- [WHAT THE TASK ASKS] Word for word, and with pictures excluded, copy out all the records that follow.

>>>>

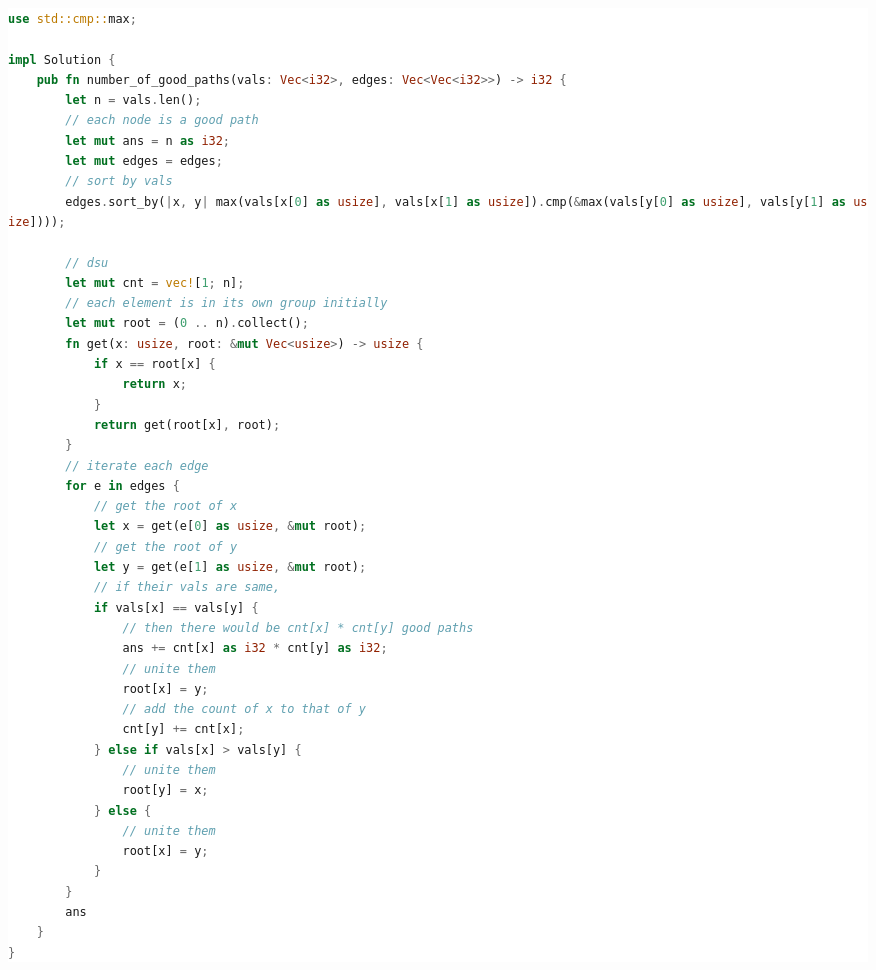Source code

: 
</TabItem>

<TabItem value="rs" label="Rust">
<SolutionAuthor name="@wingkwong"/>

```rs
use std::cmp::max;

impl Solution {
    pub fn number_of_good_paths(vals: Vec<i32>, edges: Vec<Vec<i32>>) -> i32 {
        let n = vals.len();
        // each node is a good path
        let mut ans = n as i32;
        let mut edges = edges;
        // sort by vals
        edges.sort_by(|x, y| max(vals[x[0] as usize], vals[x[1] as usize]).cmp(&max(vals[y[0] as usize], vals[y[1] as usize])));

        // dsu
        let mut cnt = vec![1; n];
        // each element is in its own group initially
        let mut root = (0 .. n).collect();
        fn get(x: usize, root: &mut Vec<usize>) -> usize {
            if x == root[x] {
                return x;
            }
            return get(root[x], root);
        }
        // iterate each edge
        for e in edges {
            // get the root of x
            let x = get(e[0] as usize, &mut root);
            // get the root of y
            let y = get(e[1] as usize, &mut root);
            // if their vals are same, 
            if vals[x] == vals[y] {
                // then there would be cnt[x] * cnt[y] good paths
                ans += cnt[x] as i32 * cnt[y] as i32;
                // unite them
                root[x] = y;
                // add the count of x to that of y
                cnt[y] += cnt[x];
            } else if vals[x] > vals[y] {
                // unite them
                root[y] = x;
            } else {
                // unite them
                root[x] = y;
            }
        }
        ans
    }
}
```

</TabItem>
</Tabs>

<<<<

- [PROBLEM SOLUTION]
Source code

: 
</TabItem>

<TabItem value="rs" label="Rust">
<SolutionAuthor name="@wingkwong"/>

```rs
use std::cmp::max;

impl Solution {
    pub fn number_of_good_paths(vals: Vec<i32>, edges: Vec<Vec<i32>>) -> i32 {
        let n = vals.len();
        // each node is a good path
        let mut ans = n as i32;
        let mut edges = edges;
        // sort by vals
        edges.sort_by(|x, y| max(vals[x[0] as usize], vals[x[1] as usize]).cmp(&max(vals[y[0] as usize], vals[y[1] as usize])));

        // dsu
        let mut cnt = vec![1; n];
        // each element is in its own group initially
        let mut root = (0 .. n).collect();
        fn get(x: usize, root: &mut Vec<usize>) -> usize {
            if x == root[x] {
                return x;
            }
            return get(root[x], root);
        }
        // iterate each edge
        for e in edges {
            // get the root of x
            let x = get(e[0] as usize, &mut root);
            // get the root of y
            let y = get(e[1] as usize, &mut root);
            // if their vals are same, 
            if vals[x] == vals[y] {
                // then there would be cnt[x] * cnt[y] good paths
                ans += cnt[x] as i32 * cnt[y] as i32;
                // unite them
                root[x] = y;
                // add the count of x to that of y
                cnt[y] += cnt[x];
            } else if vals[x] > vals[y] {
                // unite them
                root[y] = x;
            } else {
                // unite them
                root[x] = y;
            }
        }
        ans
    }
}
```

</TabItem>
</Tabs>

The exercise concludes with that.